# Sermons by Jeremiah Burroughs



## VirginiaHuguenot (Jul 17, 2007)

_The Saints Treasury: Being Sundry Sermons Preached in London_ by Jeremiah Burroughs is available online here.

_The Saints Happinesse: Sermons on the Beatitudes_ by Jeremiah Burroughs is available online here.
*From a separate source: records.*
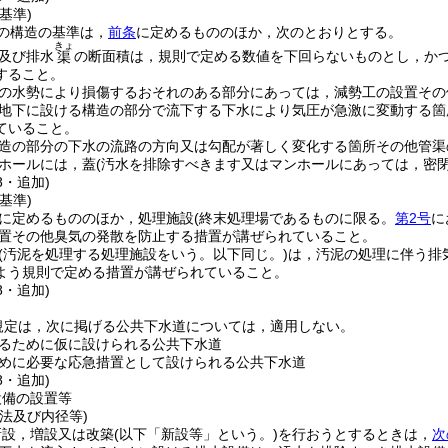
基準)
の構造の基準は，
前条
に定めるもののほか，次のとおりとする。
きょ
及び排水
の断面積は，規則で定める数値を下回らないものとし，か
渠
すること。
の水勢により損傷するおそれのある部分にあっては，減勢工の設置その
地下に設ける構造の部分で流下する下水により気圧が急激に変動する箇
ていること。
造の部分の下水の流路の方向又は勾配が著しく変化する箇所その他管渠
ホールには，蓋
(汚水を排除すべきます又はマンホールにあっては，密閉
8・追加)
基準)
に定めるもののほか，処理施設
(終末処理場であるものに限る。
第2号
に
置その他臭気の発散を防止する措置が講ぜられていること。
(汚泥を処理する処理施設をいう。以下同じ。)
は，汚泥の処理に伴う排
よう規則で定める措置が講ぜられていること。
8・追加)
規定は，次に掲げる公共下水道については，適用しない。
るために仮に設けられる公共下水道
めに必要な応急措置として設けられる公共下水道
8・追加)
設備の設置等
法及び内径等)
新設，増設又は改築
(以下「新設等」という。)
を行おうとするときは，
次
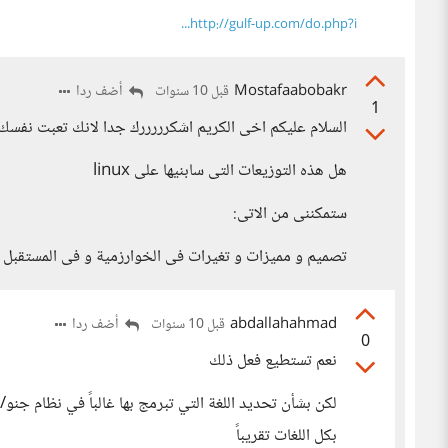
http://gulf-up.com/do.php?i...
Mostafaabobakr
أضف ردا
قبل 10 سنوات
1
السلام عليكم اخى الكريم اشكرررررك جدا لانك تعبت نفسك 
هل هذه التوزيعات التى سابنيها على linux
ستمكننى من الاتى:
تصميم و مميزات و تغيرات فى الخوارزمية و فى المستقبل ا
abdallahahmad
أضف ردا
قبل 10 سنوات
0
نعم تستطيع فعل ذلك
لكن بشأن تحديد اللغة التي تبرمج بها غالباً في نظام جنو/
بكل اللغات تقريباً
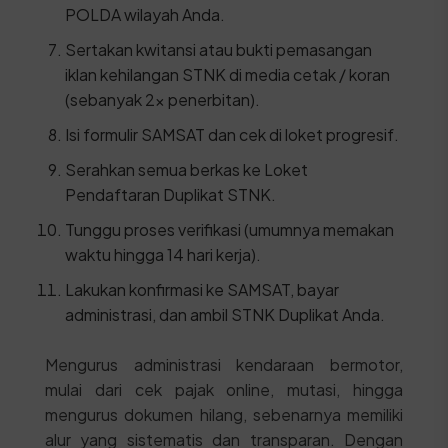
POLDA wilayah Anda.
Sertakan kwitansi atau bukti pemasangan
iklan kehilangan STNK di media cetak / koran
(sebanyak 2x penerbitan).
Isi formulir SAMSAT dan cek di loket progresif.
Serahkan semua berkas ke Loket
Pendaftaran Duplikat STNK.
Tunggu proses verifikasi (umumnya memakan
waktu hingga 14 hari kerja).
Lakukan konfirmasi ke SAMSAT, bayar
administrasi, dan ambil STNK Duplikat Anda.
Mengurus administrasi kendaraan bermotor,
mulai dari cek pajak online, mutasi, hingga
mengurus dokumen hilang, sebenarnya memiliki
alur yang sistematis dan transparan. Dengan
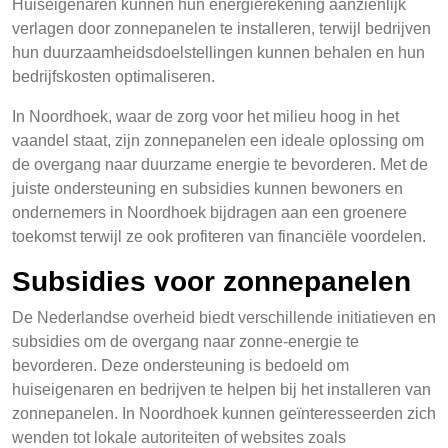
Huiseigenaren kunnen hun energierekening aanzienlijk
verlagen door zonnepanelen te installeren, terwijl bedrijven
hun duurzaamheidsdoelstellingen kunnen behalen en hun
bedrijfskosten optimaliseren.
In Noordhoek, waar de zorg voor het milieu hoog in het
vaandel staat, zijn zonnepanelen een ideale oplossing om
de overgang naar duurzame energie te bevorderen. Met de
juiste ondersteuning en subsidies kunnen bewoners en
ondernemers in Noordhoek bijdragen aan een groenere
toekomst terwijl ze ook profiteren van financiële voordelen.
Subsidies voor zonnepanelen
De Nederlandse overheid biedt verschillende initiatieven en
subsidies om de overgang naar zonne-energie te
bevorderen. Deze ondersteuning is bedoeld om
huiseigenaren en bedrijven te helpen bij het installeren van
zonnepanelen. In Noordhoek kunnen geïnteresseerden zich
wenden tot lokale autoriteiten of websites zoals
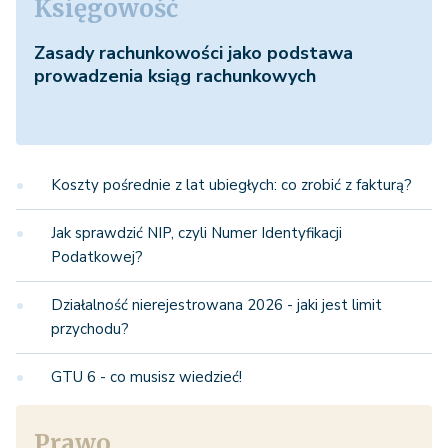
Księgowość
Zasady rachunkowości jako podstawa
prowadzenia ksiąg rachunkowych
Koszty pośrednie z lat ubiegłych: co zrobić z fakturą?
Jak sprawdzić NIP, czyli Numer Identyfikacji
Podatkowej?
Działalność nierejestrowana 2026 - jaki jest limit
przychodu?
GTU 6 - co musisz wiedzieć!
Prawo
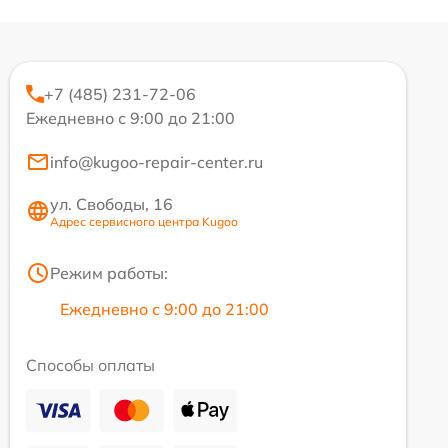
+7 (485) 231-72-06
Ежедневно с 9:00 до 21:00
info@kugoo-repair-center.ru
ул. Свободы, 16
Адрес сервисного центра Kugoo
Режим работы:
Ежедневно с 9:00 до 21:00
Способы оплаты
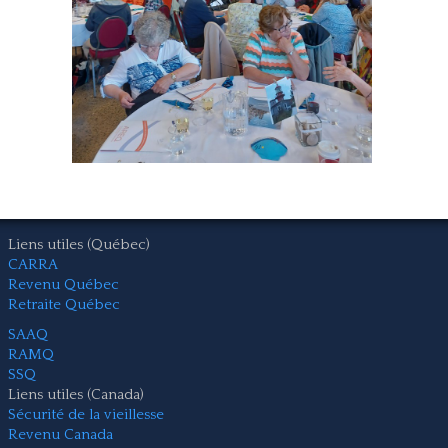
Nous joindre
Liens utiles (Québec)
CARRA
Revenu Québec
Retraite Québec
SAAQ
RAMQ
SSQ
Liens utiles (Canada)
Sécurité de la vieillesse
Revenu Canada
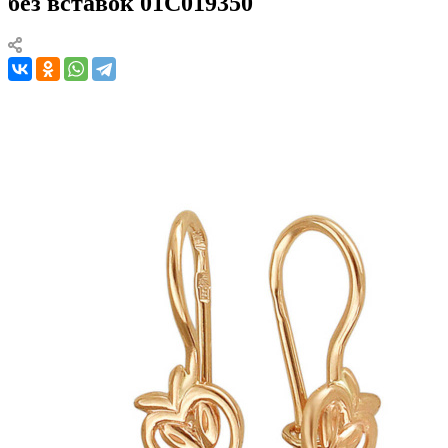
без вставок 01С019350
_The Glorious Name of God, the Lord of Hosts Opened in Two Sermons_ by Jeremiah Burroughs is available online here.


----------



## LadyCalvinist (Jul 17, 2007)

I am so glad that the works of Burroughs' are being made available. I myself would love to get the Gospel life series and maybe _A Treatise on Earthly Mindedness._


----------



## VirginiaHuguenot (Jul 17, 2007)

We need a Burroughs smilie!


----------



## Don Kistler (Jul 17, 2007)

My favorite is "The Excellency of a Gracious Spirit."

Don Kistler


----------



## Rev. Todd Ruddell (Jul 18, 2007)

I have read "The Saints' Happiness". Great set of sermons on the Beatitudes which breathes of Burroughs' pastoral heart. Highly recommended.


----------



## caddy (Jul 18, 2007)

Reading his book of Sermons: _Gospel Fear_

Now


----------



## VirginiaHuguenot (Jul 28, 2007)

LadyCalvinist said:


> I am so glad that the works of Burroughs' are being made available. I myself would love to get the Gospel life series and maybe _A Treatise on Earthly Mindedness._



Diane -- You can read Burroughs' Treatise on Earthly-Mindedness online here.


----------



## VirginiaHuguenot (Oct 11, 2007)

Tony Reinke has reviewed Jeremiah Burroughs' _A Treatise on Earthly-Mindedness_ here.


----------